Consigne 1
Remplacez « genus » par « genre » dans les lignes de données, de celle qui contient « kingdom: Animalia » jusqu'à celle qui contient « scientific name: Chrysodeixis includens », toutes deux comprises. Recopiez ce passage sans aucune autre modification.

########

Instance de pilotage inédite en Polynésie française, il est chargé de coordonner l’action publique et de définir une stratégie pluriannuelle de prévention de la délinquance.
Un premier « plan de prévention de la délinquance en Polynésie française pour la période 2016/2017 » a été adopté par le Conseil lors de sa réunion le 2 mars 2016.
Si la majorité des actions identifiées comme prioritaires à court et moyen terme ont été accomplies, les autorités indiquent que les synergies développées doivent se poursuivre afin que les nouvelles orientations en matière de prévention répondent à l’évolution des phénomènes de délinquance en Polynésie française.
En 2017, la délinquance affiche une baisse sensible. Ces résultats confirment que la Polynésie française est un territoire où la délinquance est contenue. Néanmoins, l’évolution à long terme des faits constatés, des indicateurs d’activité des forces de l’ordre ou encore la part des mineurs mis en cause, incitent les autorités à apporter une réponse forte, sur le plan répressif mais aussi en matière de prévention des comportements déviants.

########

Consigne 2
Restituez sans modification l'extrait du texte sur la prévention de la délinquance en Polynésie française, depuis « Si la majorité » jusqu'à « en Polynésie française. » inclus.

Lignes de données
########

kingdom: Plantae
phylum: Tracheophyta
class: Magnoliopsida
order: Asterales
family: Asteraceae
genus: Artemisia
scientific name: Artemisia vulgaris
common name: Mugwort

########

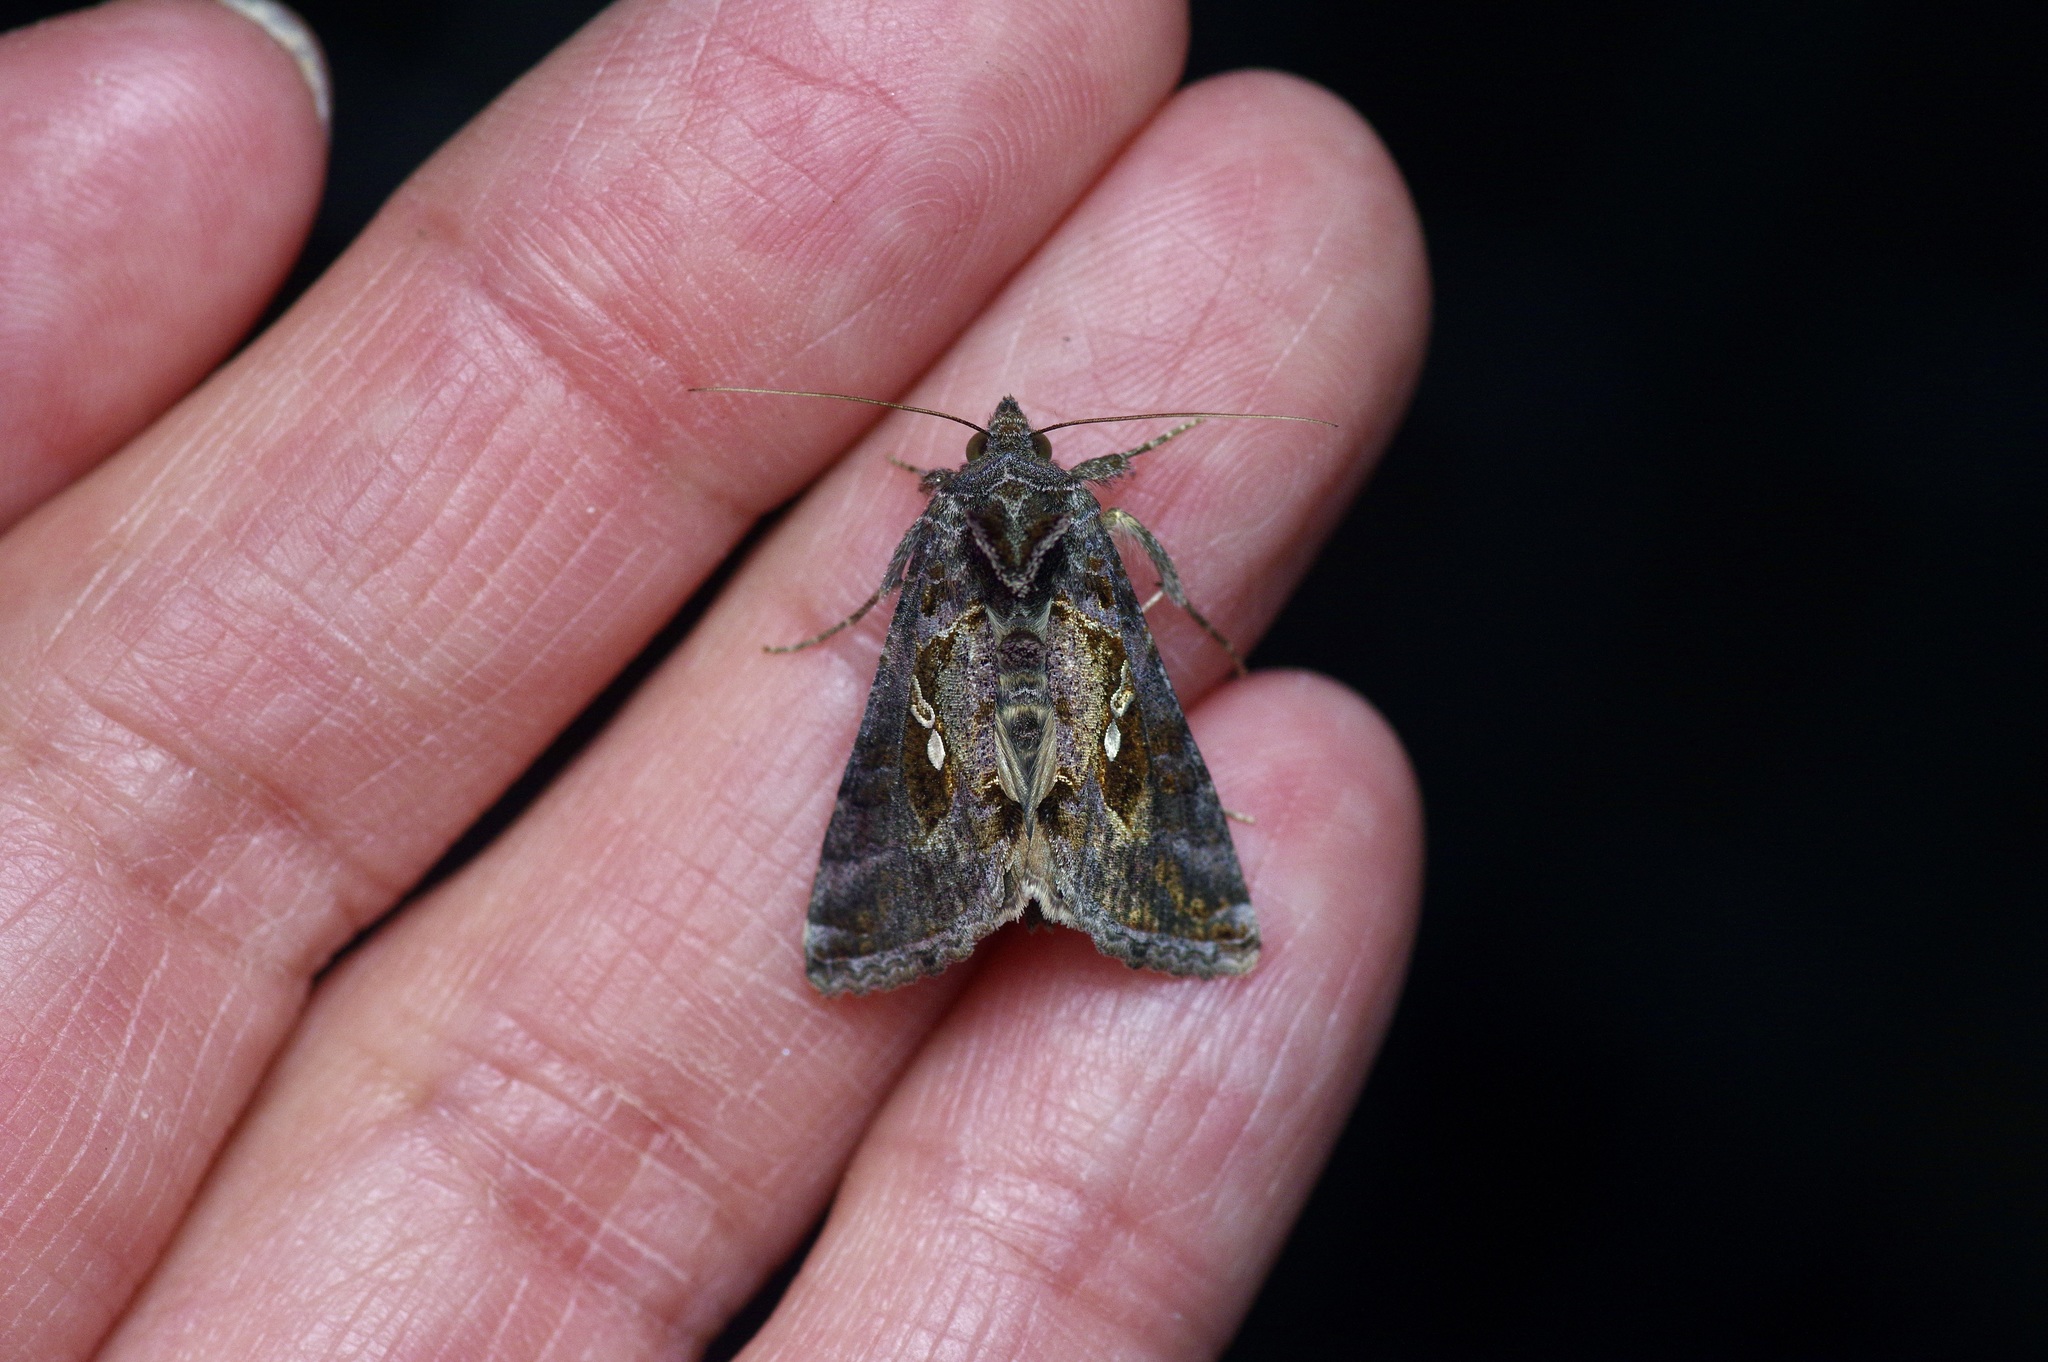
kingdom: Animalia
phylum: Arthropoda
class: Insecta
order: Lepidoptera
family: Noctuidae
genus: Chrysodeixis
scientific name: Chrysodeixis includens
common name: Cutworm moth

########

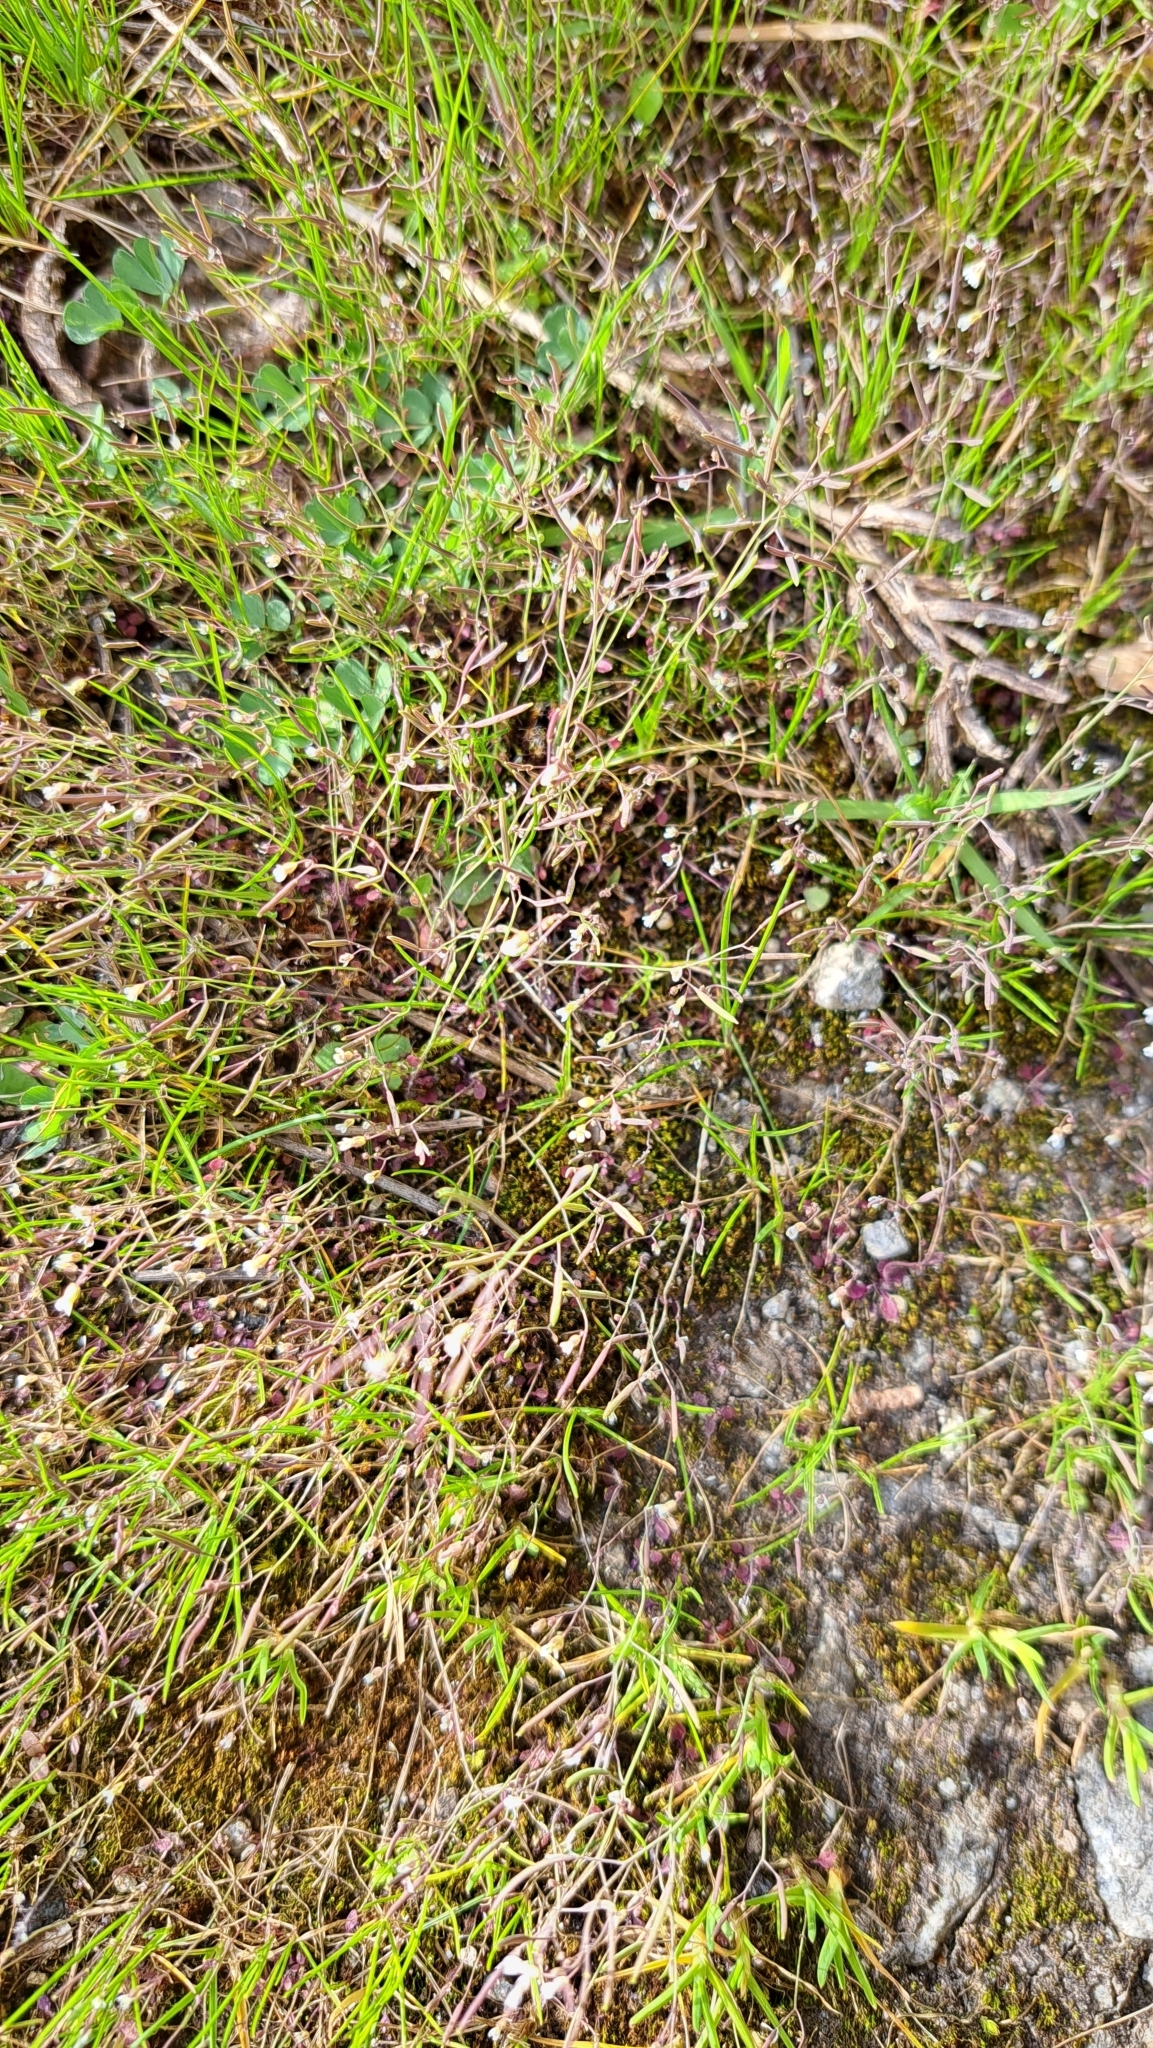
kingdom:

########

Réponse attendue 1
kingdom: Animalia
phylum: Arthropoda
class: Insecta
order: Lepidoptera
family: Noctuidae
genre: Chrysodeixis
scientific name: Chrysodeixis includens

Réponse attendue 2
Si la majorité des actions identifiées comme prioritaires à court et moyen terme ont été accomplies, les autorités indiquent que les synergies développées doivent se poursuivre afin que les nouvelles orientations en matière de prévention répondent à l’évolution des phénomènes de délinquance en Polynésie française.